This module aims to equip students with foundational knowledge in designing and analyzing instrumentation and control systems through integrated theoretical and practical approaches. It focuses on understanding sensors, transducers, and their integration with data acquisition units, emphasizing signal conditioning, error analysis, and noise reduction techniques. The module also covers mathematical modeling of dynamic systems, including transfer functions and Laplace transforms, alongside stability assessment methods such as Routh-Hurwitz criteria and frequency-domain analysis. Students will learn to design feedback controllers (e.g., PID) and utilize tools like root locus and Bode plots for system synthesis. By combining theoretical concepts with computer-aided design and laboratory experiments, the module prepares students to select, configure, and optimize instrumentation systems for real-world engineering applications.
A. Apply knowledge of sensor configuration to understand the physical effects captured by instrumentation in control systems. B. Evaluate the inter-dependence between control systems and instrumentation, and its implications on system performance and risk. C. Analyse the dynamic response of first- and second-order systems based on the transfer function using Laplace transform. D. Assess system stability using Routh Array, Root Locus, and the frequency response methods. E. Design and implement feedback controllers, including PID and state feedback controllers, to stabilize and optimize system performance.

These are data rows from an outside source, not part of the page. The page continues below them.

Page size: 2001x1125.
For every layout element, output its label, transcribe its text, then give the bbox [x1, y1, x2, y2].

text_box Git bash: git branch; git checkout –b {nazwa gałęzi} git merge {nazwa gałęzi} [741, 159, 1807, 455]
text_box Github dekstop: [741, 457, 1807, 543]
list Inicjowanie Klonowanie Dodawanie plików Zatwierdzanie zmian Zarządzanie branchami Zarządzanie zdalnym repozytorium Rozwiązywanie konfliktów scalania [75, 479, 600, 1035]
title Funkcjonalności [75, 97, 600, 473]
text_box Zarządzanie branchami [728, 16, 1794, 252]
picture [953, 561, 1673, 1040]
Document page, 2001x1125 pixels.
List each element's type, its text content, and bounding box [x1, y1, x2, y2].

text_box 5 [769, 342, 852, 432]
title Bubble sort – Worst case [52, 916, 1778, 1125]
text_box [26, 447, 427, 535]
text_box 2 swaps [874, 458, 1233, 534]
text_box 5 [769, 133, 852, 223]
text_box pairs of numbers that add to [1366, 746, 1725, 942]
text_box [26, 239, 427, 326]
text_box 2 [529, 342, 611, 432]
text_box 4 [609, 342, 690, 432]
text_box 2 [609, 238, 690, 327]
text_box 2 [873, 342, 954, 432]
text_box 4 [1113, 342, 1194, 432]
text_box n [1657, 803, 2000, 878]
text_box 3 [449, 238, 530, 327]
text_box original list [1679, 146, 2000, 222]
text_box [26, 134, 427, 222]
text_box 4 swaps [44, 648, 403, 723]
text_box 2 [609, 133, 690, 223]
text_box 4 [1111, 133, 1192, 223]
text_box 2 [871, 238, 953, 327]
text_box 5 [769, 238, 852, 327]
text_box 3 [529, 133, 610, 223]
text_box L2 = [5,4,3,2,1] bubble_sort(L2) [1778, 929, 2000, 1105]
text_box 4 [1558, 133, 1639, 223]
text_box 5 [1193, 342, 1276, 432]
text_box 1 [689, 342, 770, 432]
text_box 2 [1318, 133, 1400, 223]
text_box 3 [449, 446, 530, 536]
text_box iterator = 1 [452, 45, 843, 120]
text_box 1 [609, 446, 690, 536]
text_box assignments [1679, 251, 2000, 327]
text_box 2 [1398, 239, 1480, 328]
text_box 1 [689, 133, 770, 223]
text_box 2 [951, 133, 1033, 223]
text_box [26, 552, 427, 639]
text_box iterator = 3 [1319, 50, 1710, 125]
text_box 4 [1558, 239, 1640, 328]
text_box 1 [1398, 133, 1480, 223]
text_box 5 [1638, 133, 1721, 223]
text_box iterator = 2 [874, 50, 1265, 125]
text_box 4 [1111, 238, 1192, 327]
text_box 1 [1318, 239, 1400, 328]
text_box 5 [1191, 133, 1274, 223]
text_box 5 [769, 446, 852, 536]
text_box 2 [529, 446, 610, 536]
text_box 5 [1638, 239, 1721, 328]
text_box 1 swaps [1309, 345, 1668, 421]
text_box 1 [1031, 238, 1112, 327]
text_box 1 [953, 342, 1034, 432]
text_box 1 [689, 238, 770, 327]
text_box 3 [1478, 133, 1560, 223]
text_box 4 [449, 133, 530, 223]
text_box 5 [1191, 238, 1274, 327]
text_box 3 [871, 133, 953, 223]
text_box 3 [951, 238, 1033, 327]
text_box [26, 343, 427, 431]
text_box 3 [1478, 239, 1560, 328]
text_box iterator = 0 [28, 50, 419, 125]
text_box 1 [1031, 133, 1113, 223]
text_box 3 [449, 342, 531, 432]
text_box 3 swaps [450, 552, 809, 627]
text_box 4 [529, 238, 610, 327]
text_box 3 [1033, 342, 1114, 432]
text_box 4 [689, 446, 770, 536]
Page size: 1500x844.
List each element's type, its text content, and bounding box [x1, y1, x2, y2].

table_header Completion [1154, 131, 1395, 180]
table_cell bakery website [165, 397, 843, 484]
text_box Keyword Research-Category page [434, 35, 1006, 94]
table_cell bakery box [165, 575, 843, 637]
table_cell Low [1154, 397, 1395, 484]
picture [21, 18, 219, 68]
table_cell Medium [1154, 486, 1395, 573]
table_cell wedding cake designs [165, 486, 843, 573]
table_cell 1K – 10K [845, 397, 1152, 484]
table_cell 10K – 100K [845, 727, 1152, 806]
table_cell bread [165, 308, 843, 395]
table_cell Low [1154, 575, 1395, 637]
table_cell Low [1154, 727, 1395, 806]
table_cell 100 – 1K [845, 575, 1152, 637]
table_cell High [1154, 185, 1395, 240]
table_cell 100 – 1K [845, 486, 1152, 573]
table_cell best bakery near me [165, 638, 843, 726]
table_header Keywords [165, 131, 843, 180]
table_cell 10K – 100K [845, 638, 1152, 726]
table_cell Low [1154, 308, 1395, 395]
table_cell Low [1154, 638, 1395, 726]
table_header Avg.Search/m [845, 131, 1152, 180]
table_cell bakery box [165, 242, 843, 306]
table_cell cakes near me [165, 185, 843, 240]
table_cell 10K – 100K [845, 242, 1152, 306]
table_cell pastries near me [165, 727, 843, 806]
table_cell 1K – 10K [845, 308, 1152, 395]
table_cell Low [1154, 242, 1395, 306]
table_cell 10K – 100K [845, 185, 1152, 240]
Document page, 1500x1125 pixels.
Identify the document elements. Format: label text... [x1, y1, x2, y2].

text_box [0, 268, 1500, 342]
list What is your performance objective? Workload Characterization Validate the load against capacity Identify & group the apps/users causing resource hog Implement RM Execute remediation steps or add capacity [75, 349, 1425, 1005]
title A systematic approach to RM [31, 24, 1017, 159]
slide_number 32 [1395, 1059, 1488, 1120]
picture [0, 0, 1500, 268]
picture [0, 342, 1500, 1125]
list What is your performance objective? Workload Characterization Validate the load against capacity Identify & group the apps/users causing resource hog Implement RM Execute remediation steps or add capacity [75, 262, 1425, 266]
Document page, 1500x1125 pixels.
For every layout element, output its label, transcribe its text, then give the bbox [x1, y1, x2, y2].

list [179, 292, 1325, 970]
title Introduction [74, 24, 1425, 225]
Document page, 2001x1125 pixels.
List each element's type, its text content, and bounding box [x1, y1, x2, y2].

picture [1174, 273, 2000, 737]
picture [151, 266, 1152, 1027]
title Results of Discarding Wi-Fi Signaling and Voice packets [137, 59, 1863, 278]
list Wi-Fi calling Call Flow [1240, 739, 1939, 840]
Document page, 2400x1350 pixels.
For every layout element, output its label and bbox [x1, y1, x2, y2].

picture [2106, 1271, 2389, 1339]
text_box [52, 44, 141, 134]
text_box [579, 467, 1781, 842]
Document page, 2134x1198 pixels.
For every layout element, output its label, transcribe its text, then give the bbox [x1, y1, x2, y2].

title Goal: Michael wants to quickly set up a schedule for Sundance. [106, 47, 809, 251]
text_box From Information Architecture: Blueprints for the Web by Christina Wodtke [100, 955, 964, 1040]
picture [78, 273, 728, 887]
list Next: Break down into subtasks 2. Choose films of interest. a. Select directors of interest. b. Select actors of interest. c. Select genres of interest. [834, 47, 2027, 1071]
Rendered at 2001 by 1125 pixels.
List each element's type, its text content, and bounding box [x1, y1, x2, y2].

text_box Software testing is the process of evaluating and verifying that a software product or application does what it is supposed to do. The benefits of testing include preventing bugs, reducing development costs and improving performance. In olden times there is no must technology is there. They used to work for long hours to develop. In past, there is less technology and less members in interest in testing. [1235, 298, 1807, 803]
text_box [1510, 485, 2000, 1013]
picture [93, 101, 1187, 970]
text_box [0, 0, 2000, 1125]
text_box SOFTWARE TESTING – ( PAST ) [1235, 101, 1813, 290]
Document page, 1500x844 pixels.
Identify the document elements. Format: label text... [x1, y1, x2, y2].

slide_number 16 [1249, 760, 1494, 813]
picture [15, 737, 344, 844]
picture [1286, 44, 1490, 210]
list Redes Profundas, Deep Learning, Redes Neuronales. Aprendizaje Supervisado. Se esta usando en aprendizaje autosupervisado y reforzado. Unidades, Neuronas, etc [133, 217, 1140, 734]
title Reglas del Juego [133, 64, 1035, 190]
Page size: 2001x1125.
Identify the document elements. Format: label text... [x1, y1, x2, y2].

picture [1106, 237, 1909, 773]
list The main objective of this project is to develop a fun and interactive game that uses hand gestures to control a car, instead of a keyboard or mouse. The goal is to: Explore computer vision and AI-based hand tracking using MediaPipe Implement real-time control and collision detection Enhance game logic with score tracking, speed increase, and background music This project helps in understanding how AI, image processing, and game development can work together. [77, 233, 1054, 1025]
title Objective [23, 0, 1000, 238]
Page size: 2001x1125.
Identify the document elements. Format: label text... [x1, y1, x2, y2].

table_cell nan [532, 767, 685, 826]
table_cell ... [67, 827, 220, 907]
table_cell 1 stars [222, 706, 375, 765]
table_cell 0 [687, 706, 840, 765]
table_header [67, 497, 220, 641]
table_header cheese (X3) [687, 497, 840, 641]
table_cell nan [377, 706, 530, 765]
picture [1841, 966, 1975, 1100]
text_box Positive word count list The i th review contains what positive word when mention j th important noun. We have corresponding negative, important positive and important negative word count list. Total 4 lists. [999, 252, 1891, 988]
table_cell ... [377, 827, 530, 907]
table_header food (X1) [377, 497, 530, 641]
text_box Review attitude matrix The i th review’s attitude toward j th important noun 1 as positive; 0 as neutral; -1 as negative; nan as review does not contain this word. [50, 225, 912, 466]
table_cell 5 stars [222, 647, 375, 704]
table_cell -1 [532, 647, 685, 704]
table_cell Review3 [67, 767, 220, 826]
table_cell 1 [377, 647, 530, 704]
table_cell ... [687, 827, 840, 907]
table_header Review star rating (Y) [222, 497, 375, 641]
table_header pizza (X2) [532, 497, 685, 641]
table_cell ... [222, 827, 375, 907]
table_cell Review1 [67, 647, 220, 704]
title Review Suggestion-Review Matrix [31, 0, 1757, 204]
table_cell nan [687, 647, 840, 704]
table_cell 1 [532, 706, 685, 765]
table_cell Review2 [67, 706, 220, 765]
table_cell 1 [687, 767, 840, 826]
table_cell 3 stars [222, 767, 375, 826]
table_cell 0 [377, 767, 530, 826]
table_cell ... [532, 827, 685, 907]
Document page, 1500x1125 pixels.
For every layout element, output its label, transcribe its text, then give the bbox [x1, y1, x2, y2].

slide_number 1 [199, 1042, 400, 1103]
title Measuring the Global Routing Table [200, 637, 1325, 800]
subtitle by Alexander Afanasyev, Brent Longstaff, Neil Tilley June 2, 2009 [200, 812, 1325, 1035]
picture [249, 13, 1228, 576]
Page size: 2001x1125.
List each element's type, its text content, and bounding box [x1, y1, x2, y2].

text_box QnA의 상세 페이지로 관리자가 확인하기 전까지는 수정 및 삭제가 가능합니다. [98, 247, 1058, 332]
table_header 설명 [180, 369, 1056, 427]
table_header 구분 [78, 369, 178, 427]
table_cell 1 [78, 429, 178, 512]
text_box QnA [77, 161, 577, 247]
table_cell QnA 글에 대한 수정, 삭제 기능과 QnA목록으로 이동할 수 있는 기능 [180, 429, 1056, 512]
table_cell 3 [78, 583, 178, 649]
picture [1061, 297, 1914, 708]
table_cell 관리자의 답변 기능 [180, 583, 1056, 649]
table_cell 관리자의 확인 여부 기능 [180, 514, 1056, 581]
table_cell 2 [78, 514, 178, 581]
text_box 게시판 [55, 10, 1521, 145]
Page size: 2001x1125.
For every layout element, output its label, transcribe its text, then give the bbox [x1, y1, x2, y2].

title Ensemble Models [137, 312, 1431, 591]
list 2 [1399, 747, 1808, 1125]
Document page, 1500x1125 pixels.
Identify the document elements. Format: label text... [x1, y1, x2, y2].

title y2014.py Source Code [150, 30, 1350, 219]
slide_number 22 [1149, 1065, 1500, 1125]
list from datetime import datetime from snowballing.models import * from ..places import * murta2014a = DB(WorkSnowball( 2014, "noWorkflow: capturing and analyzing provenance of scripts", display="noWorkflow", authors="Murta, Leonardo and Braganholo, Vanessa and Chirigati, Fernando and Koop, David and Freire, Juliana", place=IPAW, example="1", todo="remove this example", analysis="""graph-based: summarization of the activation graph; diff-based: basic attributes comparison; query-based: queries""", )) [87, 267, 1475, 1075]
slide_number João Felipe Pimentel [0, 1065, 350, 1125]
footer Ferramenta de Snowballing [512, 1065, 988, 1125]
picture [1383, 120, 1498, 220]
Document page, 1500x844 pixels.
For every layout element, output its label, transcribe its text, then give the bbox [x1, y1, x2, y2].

This module combines theory and practice to build expertise in instrumentation and control systems. Lectures introduce core concepts like sensor configurations, transfer functions, and stability analysis, using problem-solving exercises and real-world case studies to help students analyze dynamic system behavior and evaluate stability. Lab sessions focus on hands-on experiments, such as observing physical effects in sensors, to strengthen practical skills and collaborative problem-solving. Students also use simulation software to design and test feedback controllers, like PID tuning, and explore strategies to optimize system performance. Independent study encourages students to deepen their understanding by reviewing key concepts, analyzing experimental data from labs, and refining controller designs. Throughout the module, students receive guidance through interactive discussions, feedback during labs and tutorials, and access to tools/resources for self-paced learning.